The data format must:

Be Human Readable
In order to best integrate with version control, we want the data format to be text based (as opposed to in some sort of database) so that users can see the bugs and track changes directly in the version control system.  Furthermore, version control works best with text content, as it is easier to compare changes automatically.

Be Able to Store Metadata
A lesson learned from developing b is that metadata (assigned-to, bug status, etc.) needs to stick with the actual data like issue description and comments.  In b metadata was stored separately in order to ease caching, but I believe it makes more sense to keep cached data for speed separate from all the actual data.  The data structure therefore needs to store structured data that is machine readable, at the same time as remaining human readable.

Be Fast to Parse
We want this to be scalable and that means fast access to any bug.  This can largely be done with untracked cache files, but assuming each bug is stored in its own file, each file should be fast to display without caching.  Listing, browsing, and filtering can be assisted with some sort of caching or indexing mechanism that will remain invisible to the user.
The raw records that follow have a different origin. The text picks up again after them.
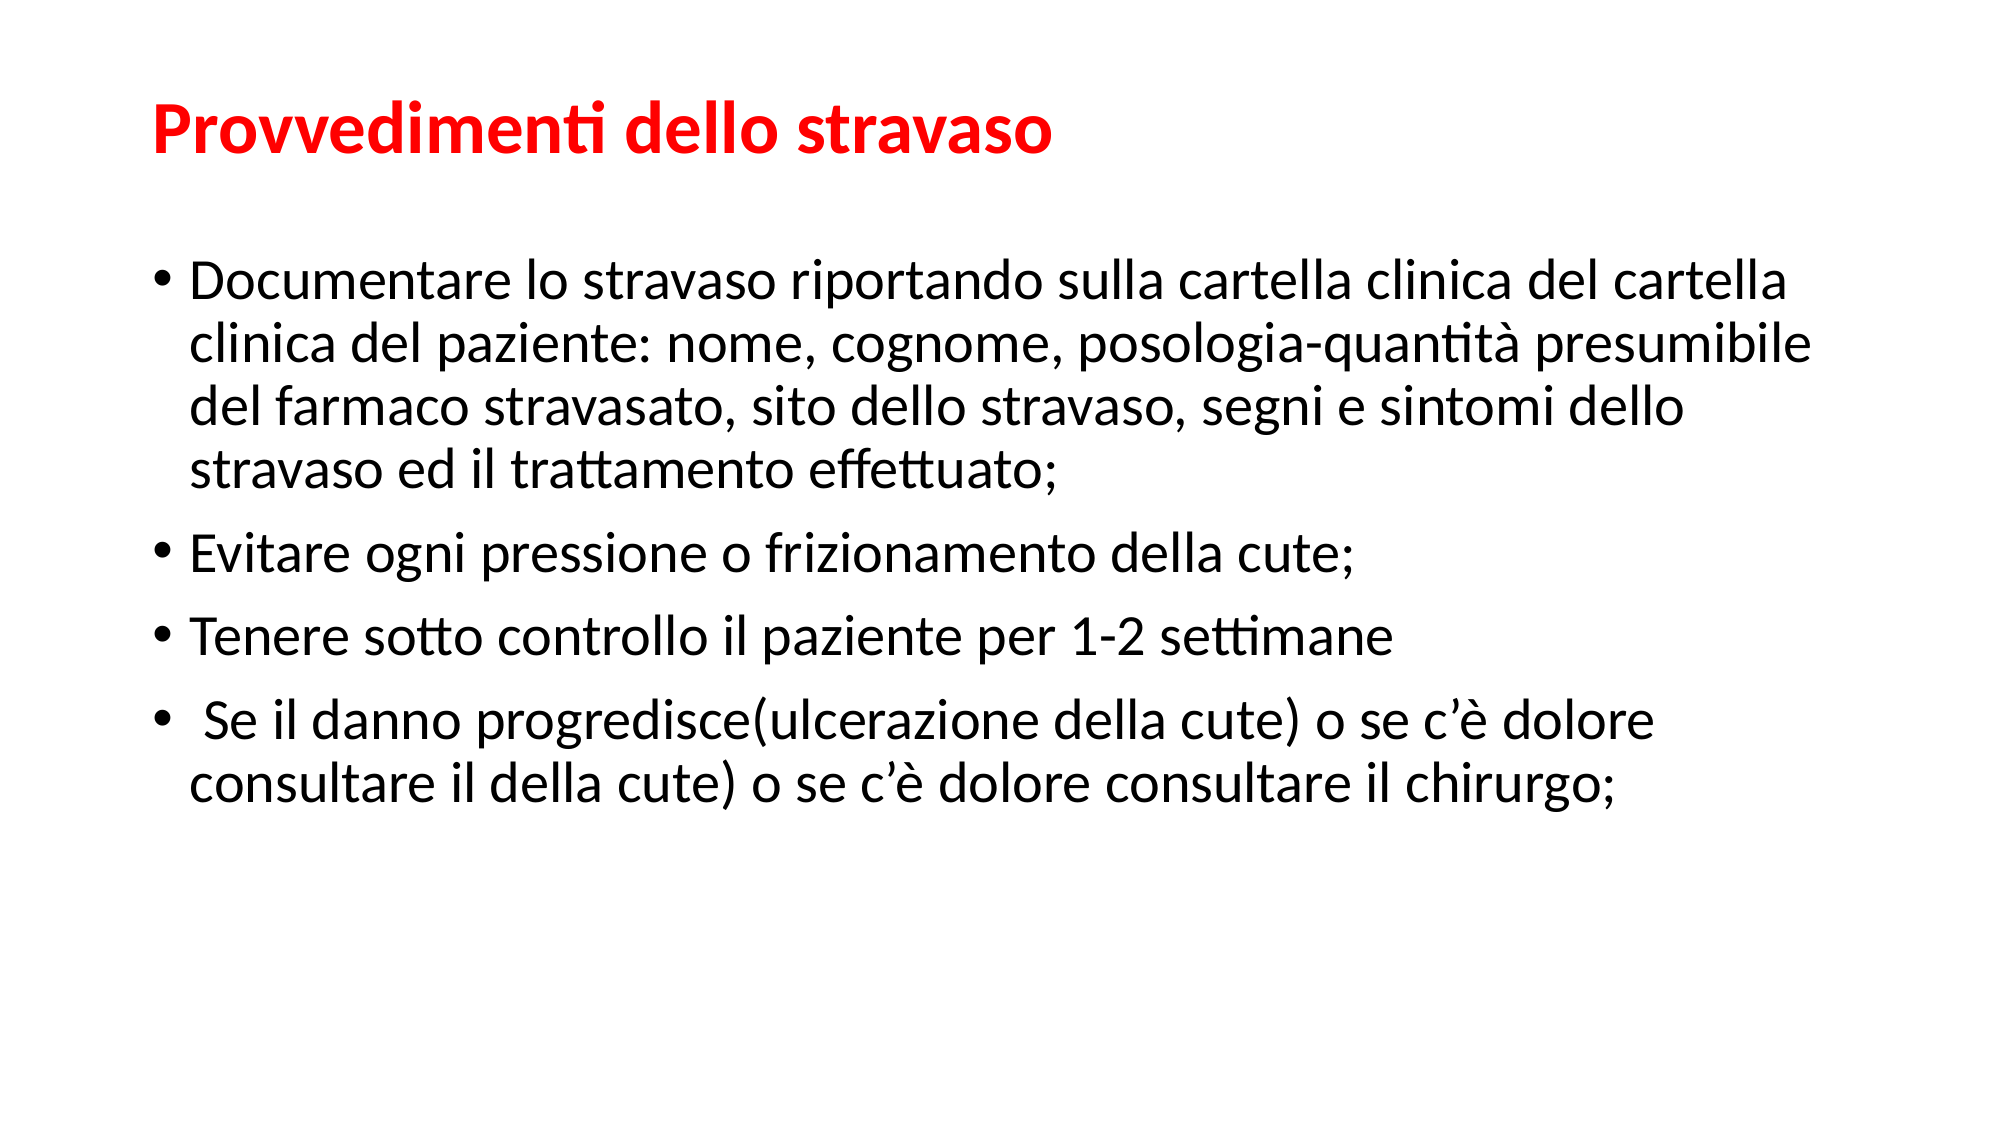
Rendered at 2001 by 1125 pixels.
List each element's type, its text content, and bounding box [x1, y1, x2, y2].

title Provvedimenti dello stravaso [137, 59, 1863, 199]
list Documentare lo stravaso riportando sulla cartella clinica del cartella clinica del paziente: nome, cognome, posologia-quantità presumibile del farmaco stravasato, sito dello stravaso, segni e sintomi dello stravaso ed il trattamento effettuato; Evitare ogni pressione o frizionamento della cute; Tenere sotto controllo il paziente per 1-2 settimane Se il danno progredisce(ulcerazione della cute) o se c’è dolore consultare il della cute) o se c’è dolore consultare il chirurgo; [137, 241, 1863, 1014]
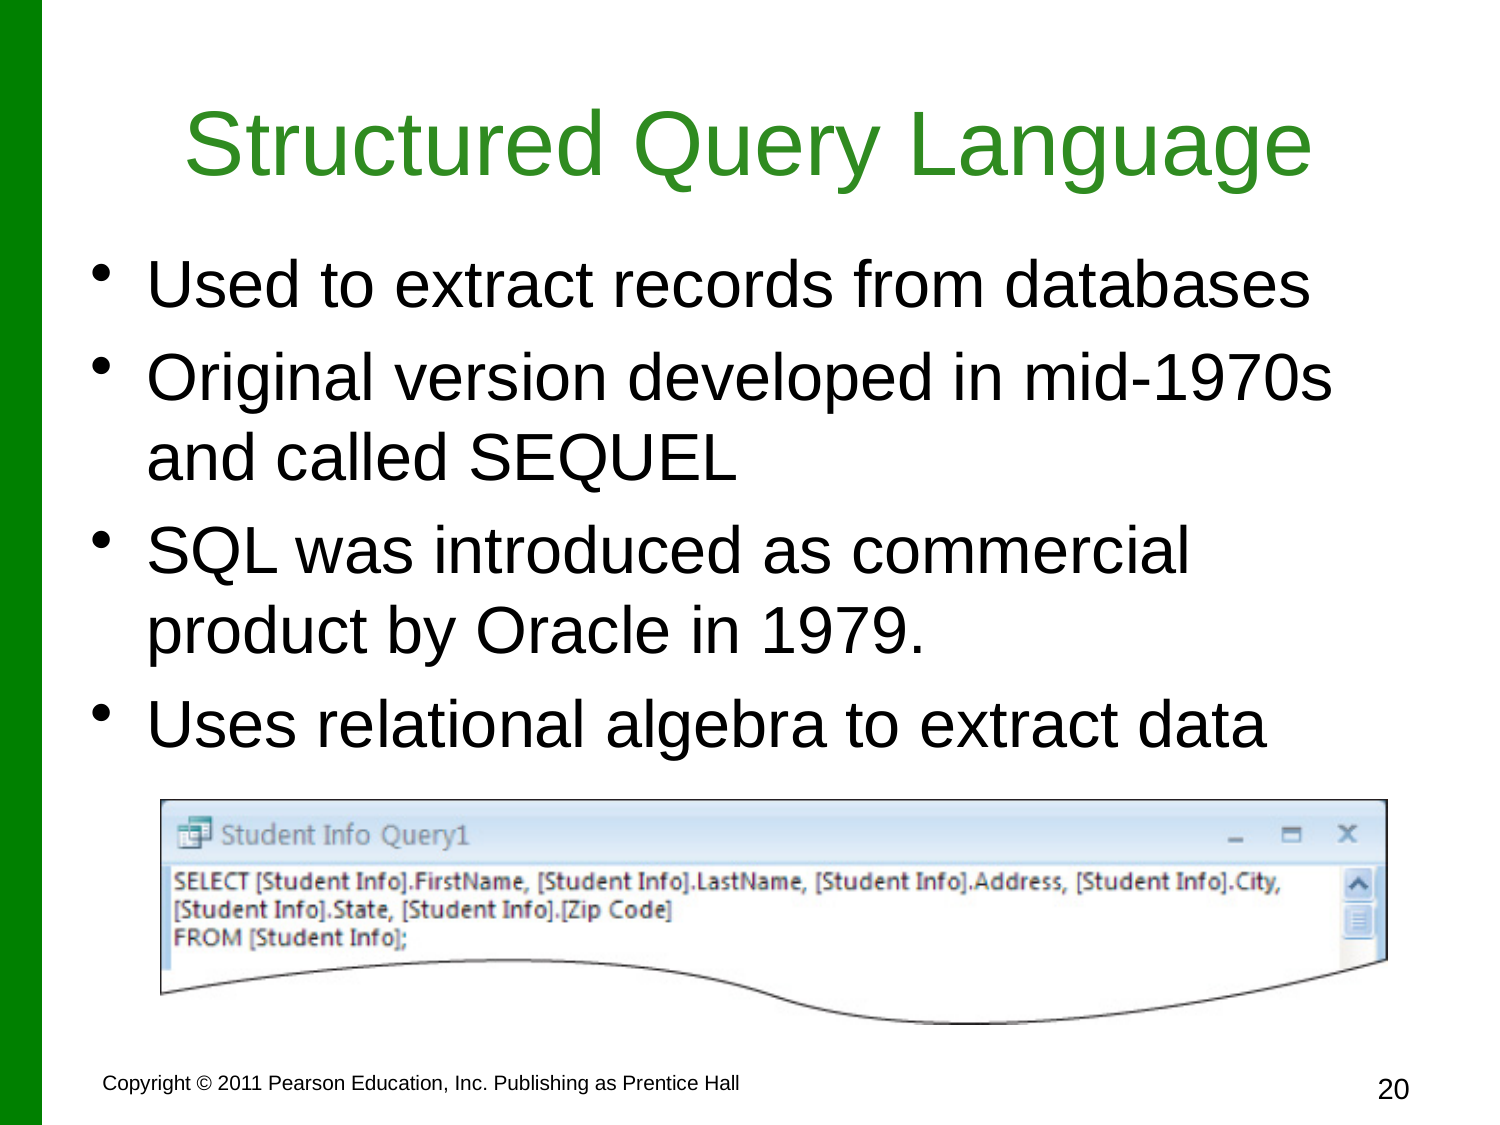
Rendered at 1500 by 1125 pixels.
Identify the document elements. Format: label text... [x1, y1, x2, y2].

slide_number 20 [1074, 1062, 1426, 1103]
title Structured Query Language [74, 44, 1426, 232]
picture [160, 799, 1388, 1026]
list Used to extract records from databases Original version developed in mid-1970s and called SEQUEL SQL was introduced as commercial product by Oracle in 1979. Uses relational algebra to extract data [74, 232, 1426, 976]
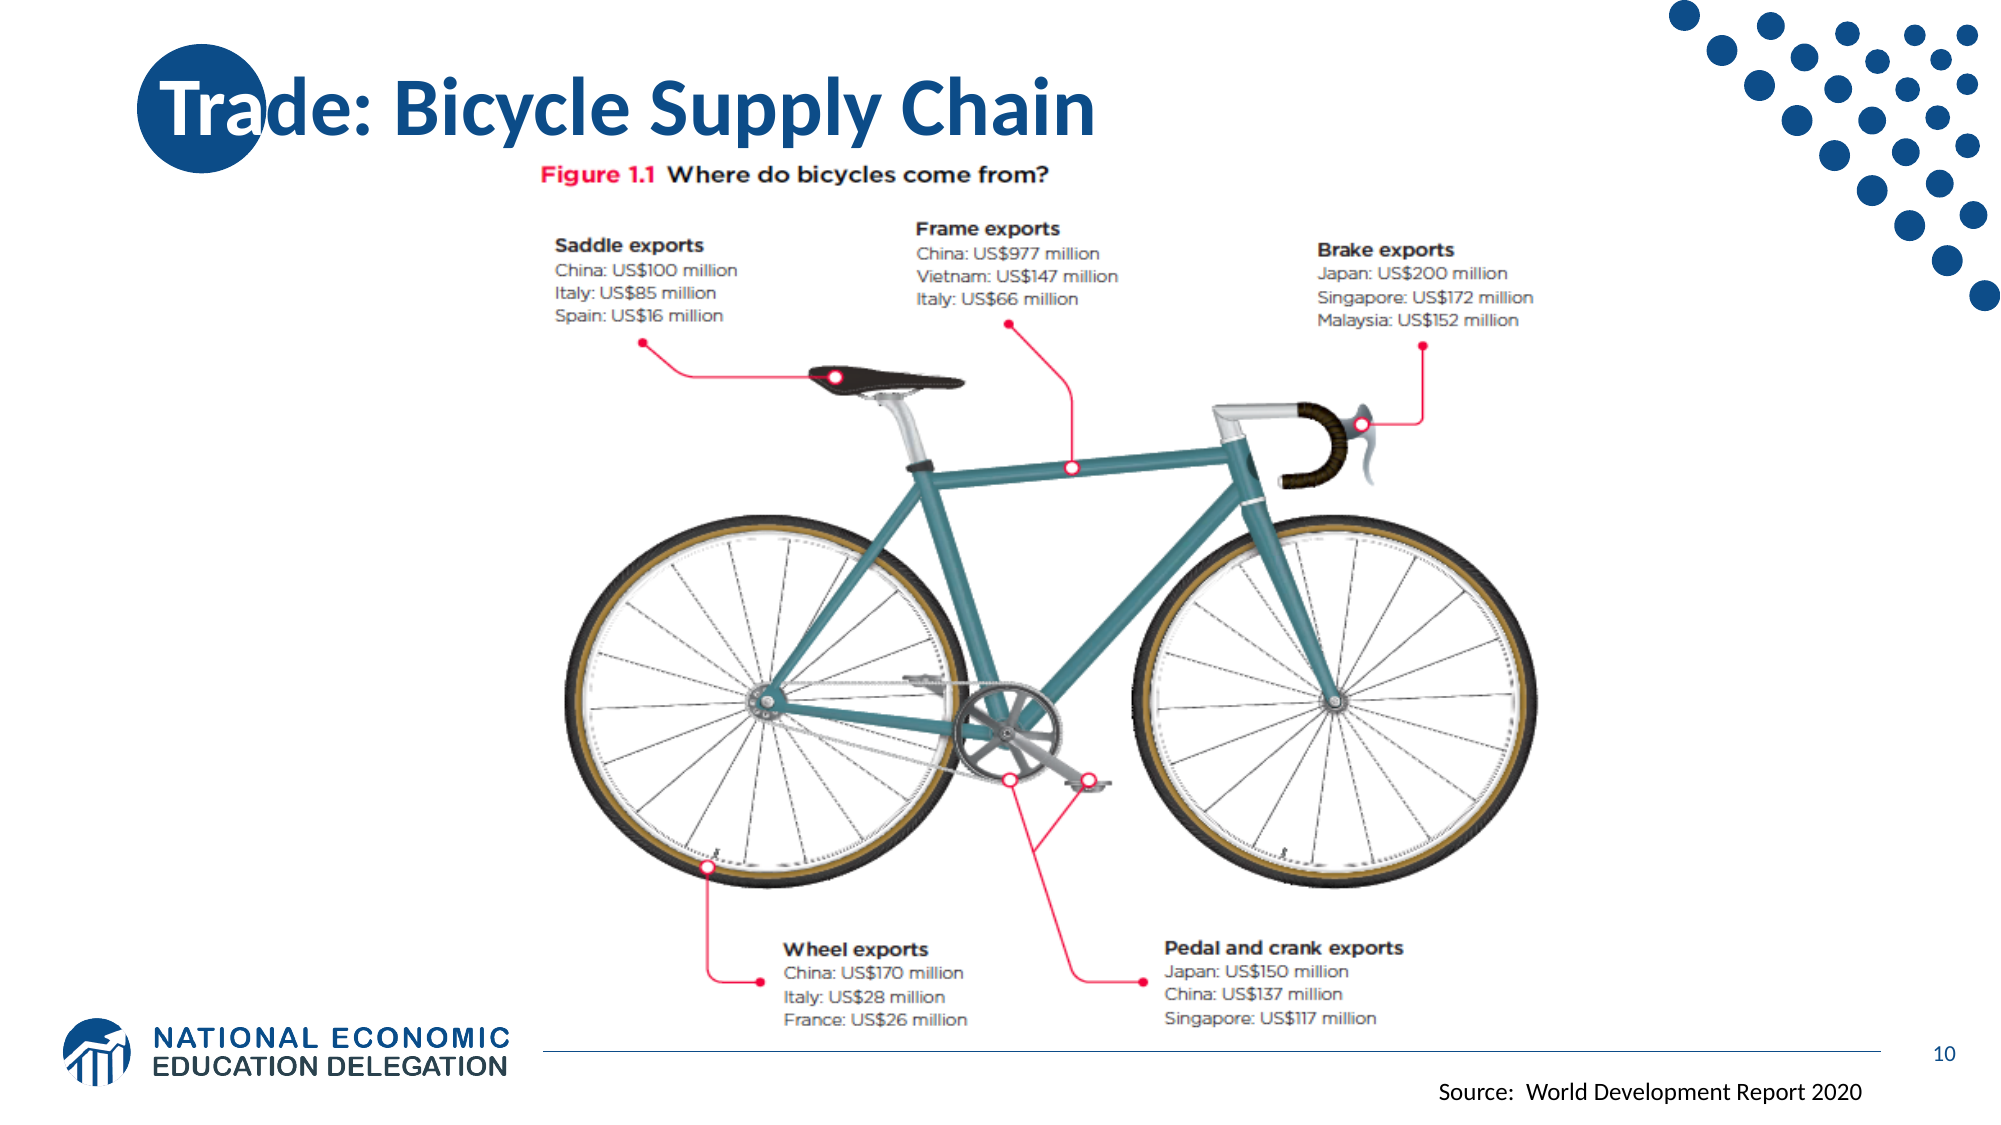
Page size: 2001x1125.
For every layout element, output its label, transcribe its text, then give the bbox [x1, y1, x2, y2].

slide_number 10 [1521, 1022, 1972, 1082]
title Trade: Bicycle Supply Chain [144, 0, 1870, 218]
picture [524, 151, 1558, 1038]
text_box Source: World Development Report 2020 [1423, 1068, 1919, 1113]
picture [55, 1013, 520, 1091]
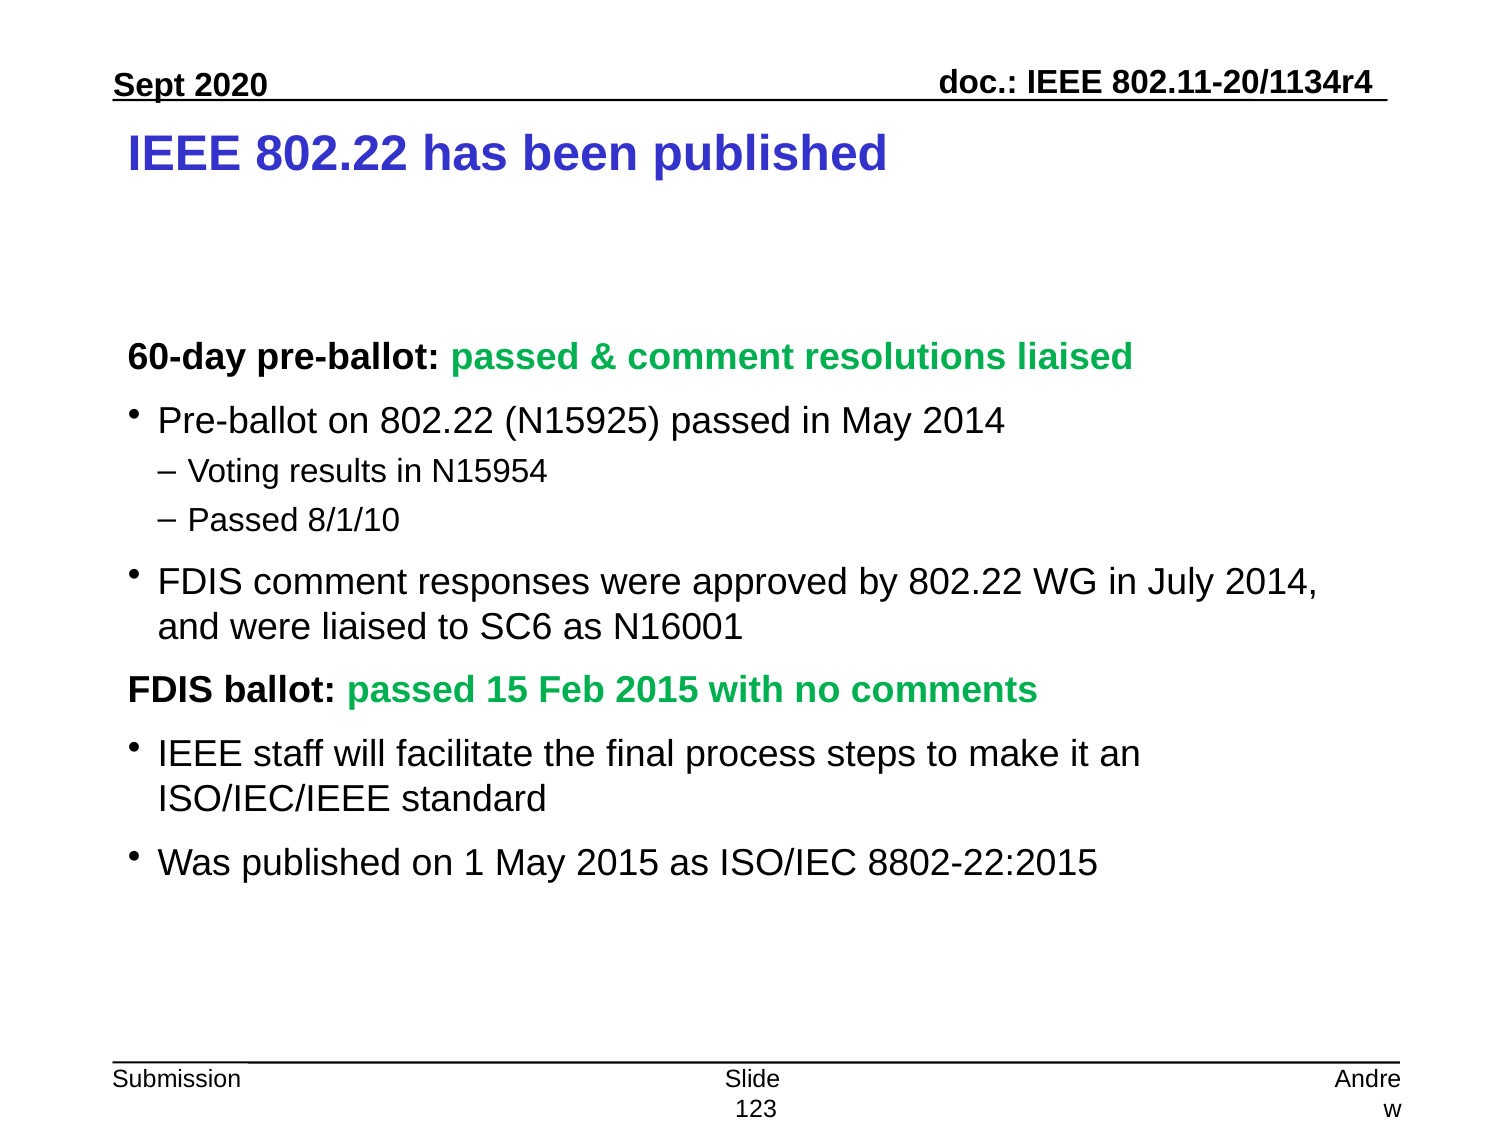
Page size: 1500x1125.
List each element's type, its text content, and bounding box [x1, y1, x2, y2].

title IEEE 802.22 has been published [112, 112, 1388, 288]
list 60-day pre-ballot: passed & comment resolutions liaised Pre-ballot on 802.22 (N15925) passed in May 2014 Voting results in N15954 Passed 8/1/10 FDIS comment responses were approved by 802.22 WG in July 2014, and were liaised to SC6 as N16001 FDIS ballot: passed 15 Feb 2015 with no comments IEEE staff will facilitate the final process steps to make it an ISO/IEC/IEEE standard Was published on 1 May 2015 as ISO/IEC 8802-22:2015 [112, 324, 1388, 1000]
footer Andrew Myles, Cisco [1320, 1061, 1402, 1093]
slide_number Slide 123 [709, 1061, 803, 1093]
These factors affect what formats we can use, some options include:

Plain Text / Custom Format
A plain text file is the most human readable, but the least computer parseable.  This what was used for b, text in the file was split into sections denoted by titles square brackets, and any section that wasn't empty was displayed, and metadata was stored in a separate file.

XML / JSON / Other Standard Data Format
A structured text file which will contain both user content and metadata in one file per bug.  The primary advantage is this will make working with the data very easy, as there exist powerful parsers for standard data formats in both Python and most other languages.  This seems like a better option than a custom format.

A potential limitation of this method (and to some extend the one above) is in how Mercurial stores changes.  More details can be found in this email thread.

A File-based Database
Another alternative is using a database system that works well with version control.  This might be somewhat ideal, as it would (presumably) work flawlessly with Mercurial's change tracking, and also be efficient.  The problem with this method is I don't know of such a tool.  It seems fairly likely to me that such a thing exists, but I don't know of it.


These are all the challenges and options that come to mind, what are your thoughts?